Mars

The planet Mars

Mars, named after the Roman god of war, this because the planet has a red colour which represents "blood shet". Mars has a mass of 641,693,000,000,000 billion kg, which is 0,107 times the mass of the earth. Mars is an almost perfect sphere with a diameter of about 6,800 km. It has a circumference of  21,297 km. The temperature on Mars varies between -87 to -5 °C. The red surface of Mars is explainable by the Iron(III) oxide, also known as rust, other colours Mars' surface has are golden, brown, tan, and greenish, depending on the minerals that are in the ground. Mars has undergone some serious differentation in the time it has existing, the result of this is a dense metallic core region overlaid by less dense materials. Mars contains a spherical region in the middle of the planet of about 1800 km in radius, this region contains primarily iron and nickel and sulfur. This inner core is surrounded by a mantle that formed many of the volcanic features on the planet.

 

Mars and Earth have approximately the same landmass:
Even though Mars has only has 15% of the Earth’s volume and just over 10% of the Earth’s, around two thirds of the Earths surface is covered in water. Martian surface gravity is only 37% of Earth’s (meaning you could leap nearly three times higher on Mars).
Mars is home to the tallest mountain in the solar system.
Olympus Mons, a shield volcano, is 21km high and 600km in diameter. Despite having formed over billions of years, evidence from volcanic lava flows is so recent many scientists believe it could still be active.
Only 16 missions to Mars have been successful.
Including orbiters, landers and rovers there have been 39 missions to Mars, not including flybys or the attempt to return a sample of Phobos.
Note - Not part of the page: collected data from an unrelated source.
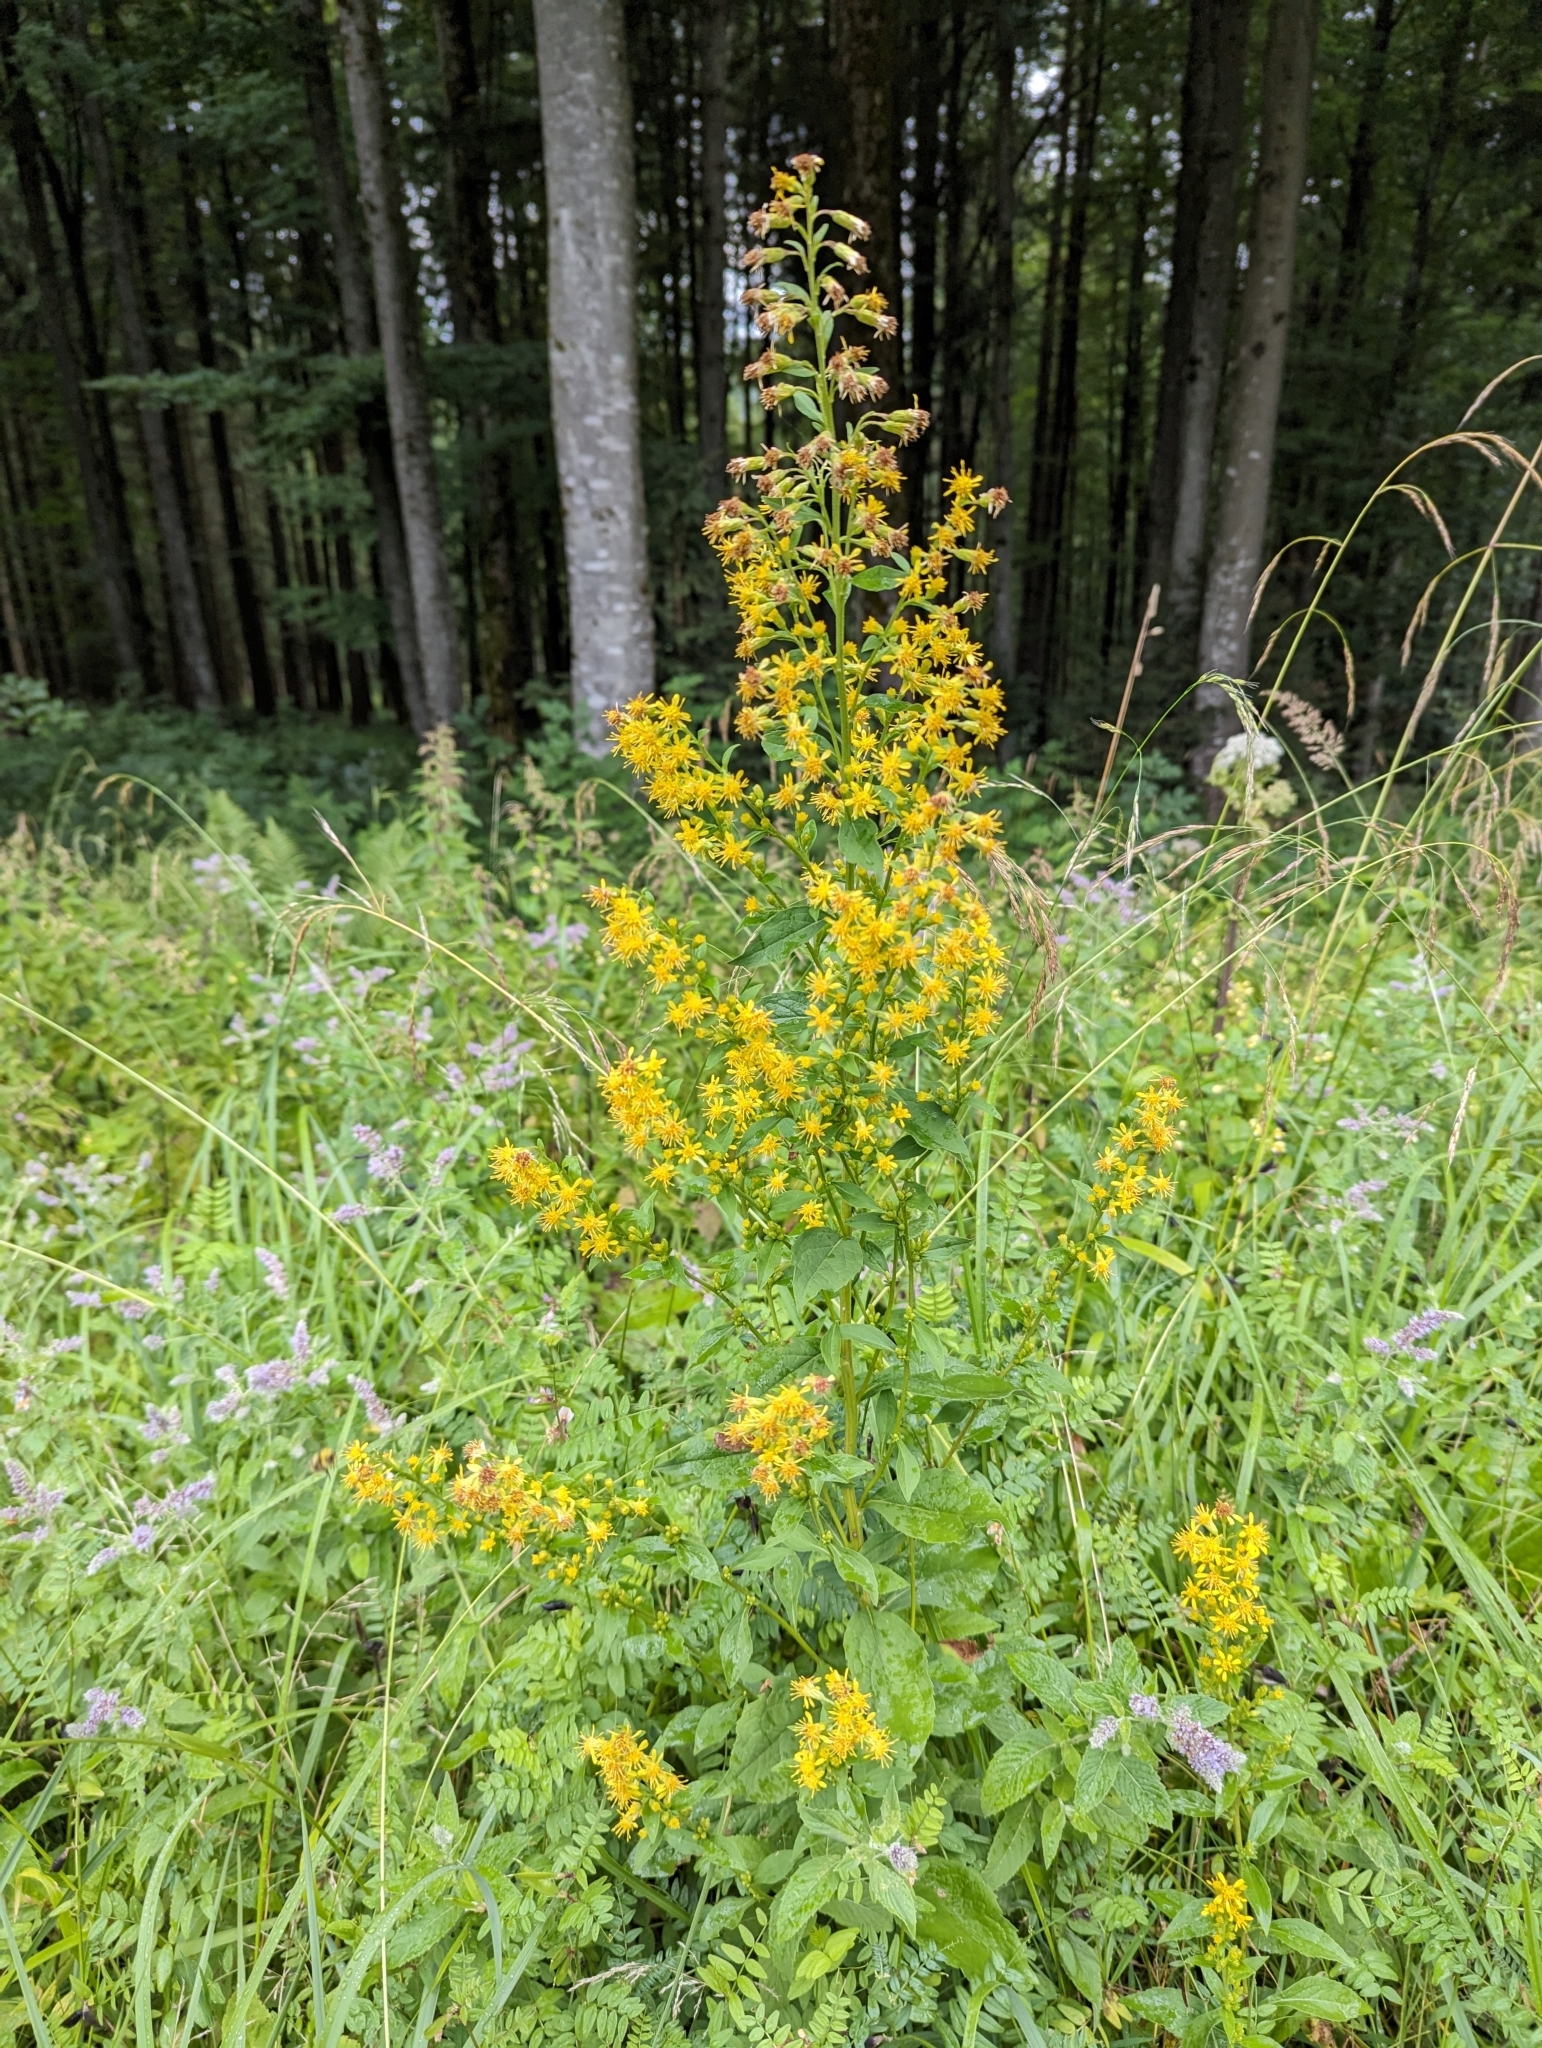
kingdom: Plantae
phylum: Tracheophyta
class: Magnoliopsida
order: Asterales
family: Asteraceae
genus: Solidago
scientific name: Solidago virgaurea
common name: Goldenrod
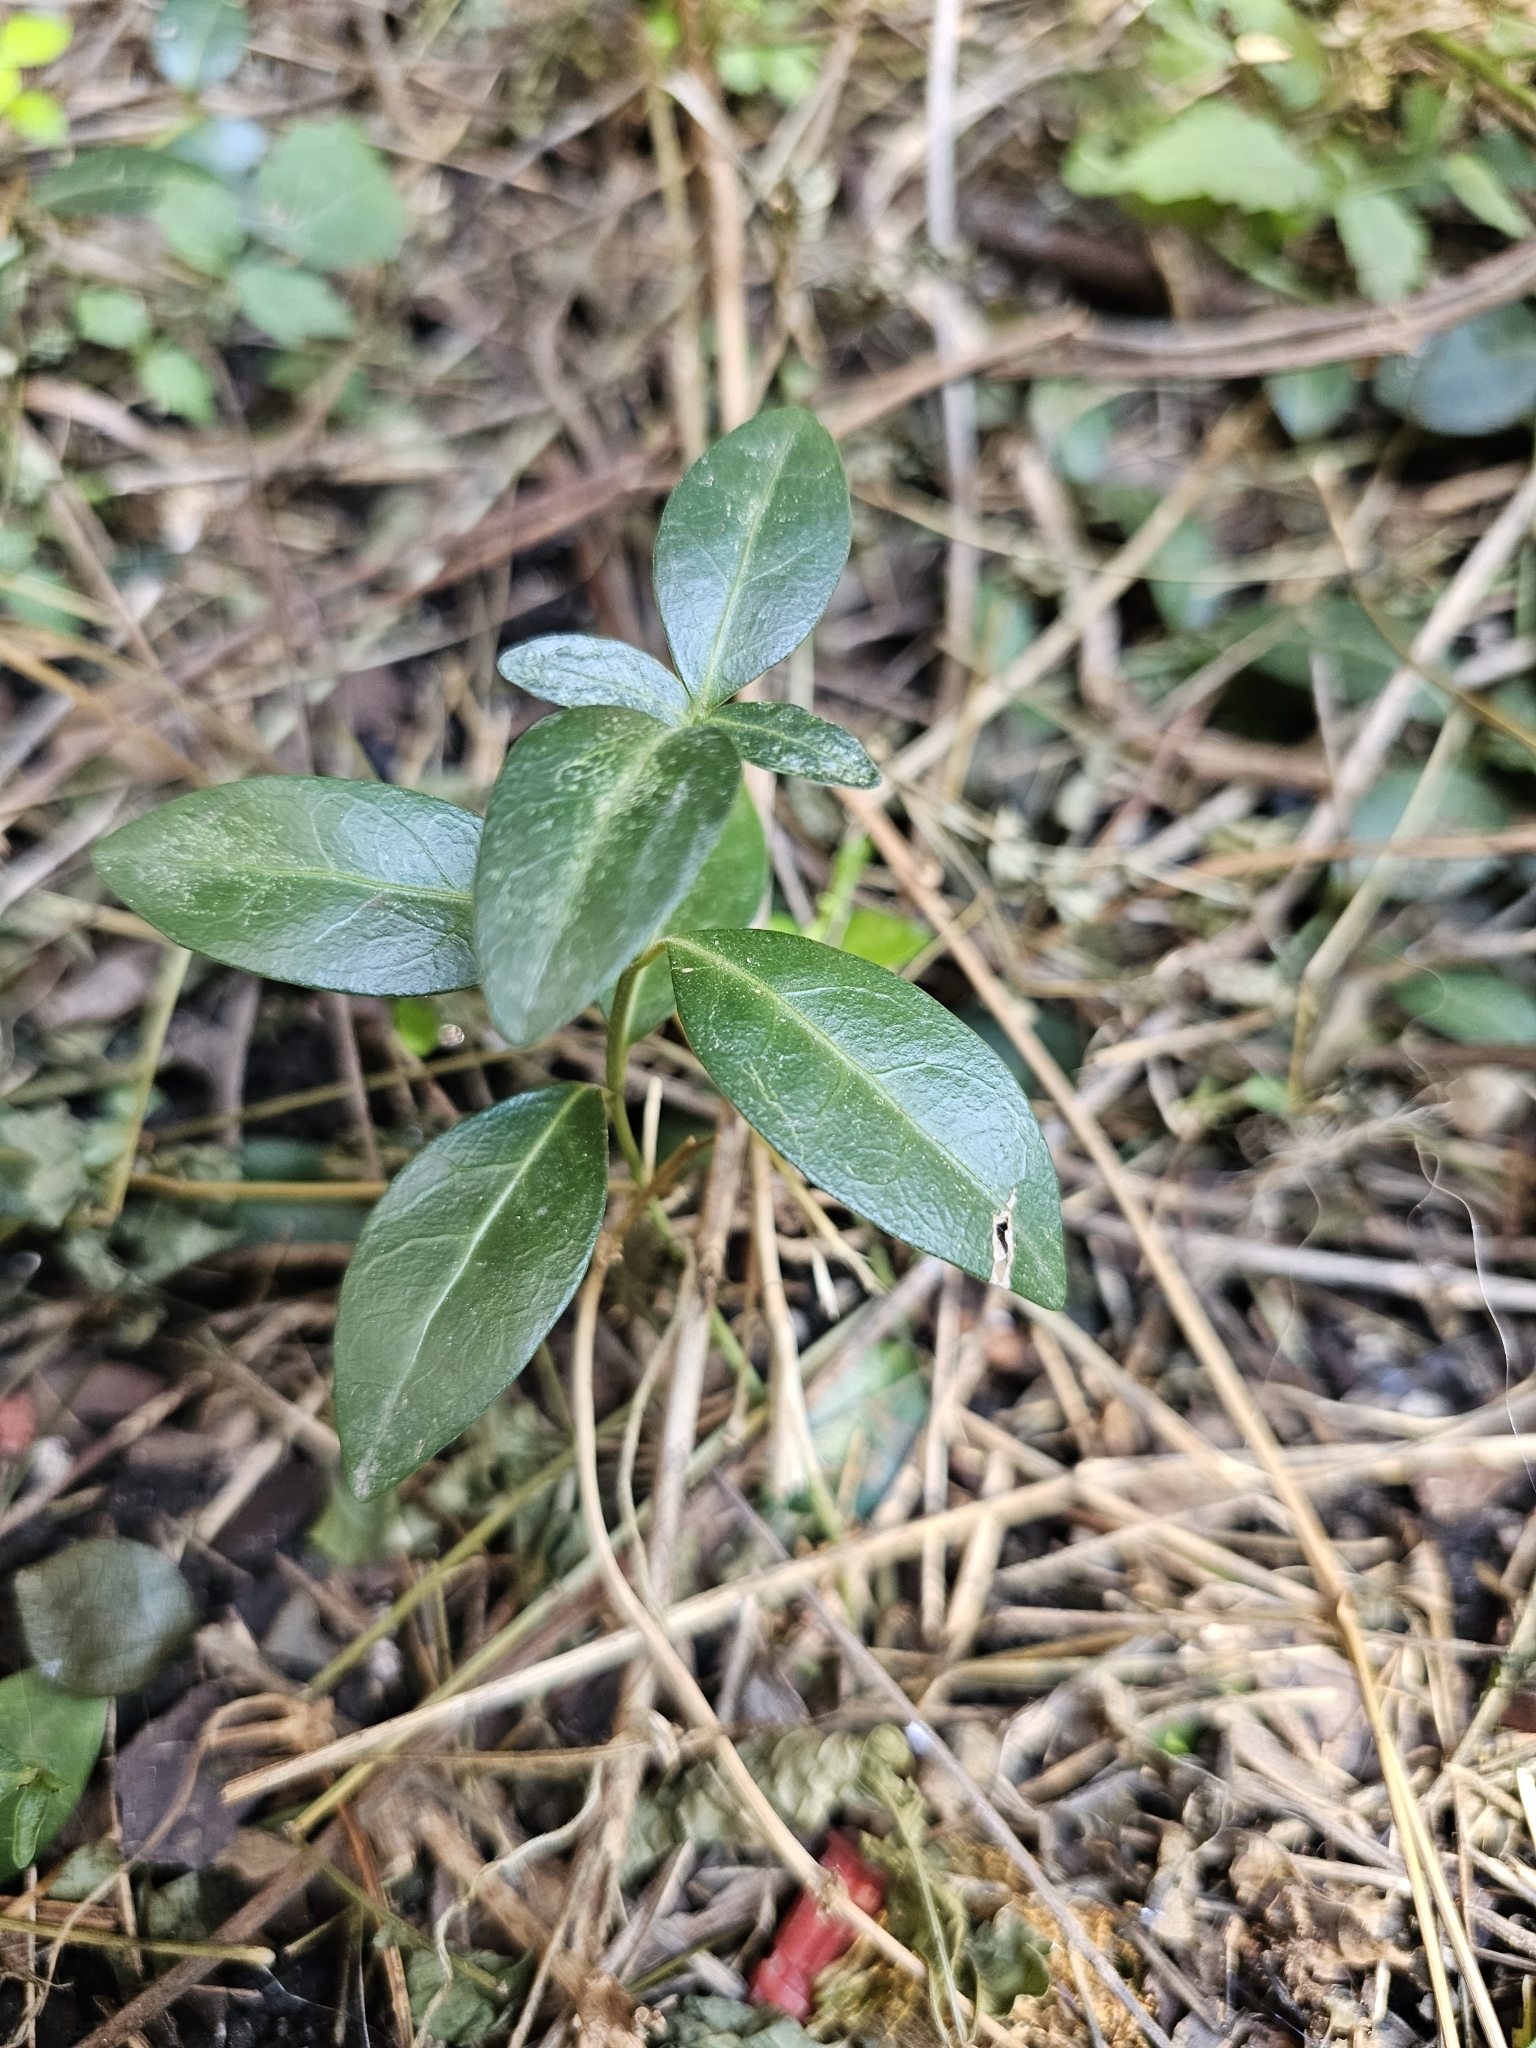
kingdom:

Since the first, USSR’s Marsnik 1, was launched in1960. Europe’s Exobiology on Mars program (scheduled launch 2016) plans to: search for possible traces of Martian life; study the surface environment; map potential hazards to manned missions in the future and begin preparations for an eventual return flight.
Mars has the largest dust storms in the solar system:
They can last for months and cover the entire planet on. The seasons are extreme because its elliptical, oval-shaped orbital path around the sun is more elongated than most other planets in the solar system.
On Mars the Sun appears about half the size as it does on Earth:
At the closest point to the Sun, the Martian southern hemisphere leans towards the Sun, causing a short, intensely hot summer, while the northern hemisphere endures a brief, cold winter: at its farthest point from the Sun, the Martian northern hemisphere leans towards the Sun, causing a long, mild summer, while the southern hemisphere endures a lengthy, cold winter.
Pieces of Mars have fallen to Earth:
Scientists have found tiny traces of Martian atmosphere within meteorites violently ejected from Mars, then orbiting the solar system amongst galactic debris for millions of years, before crash landing on Earth. This allowed scientists to begin studying Mars prior to launching space missions.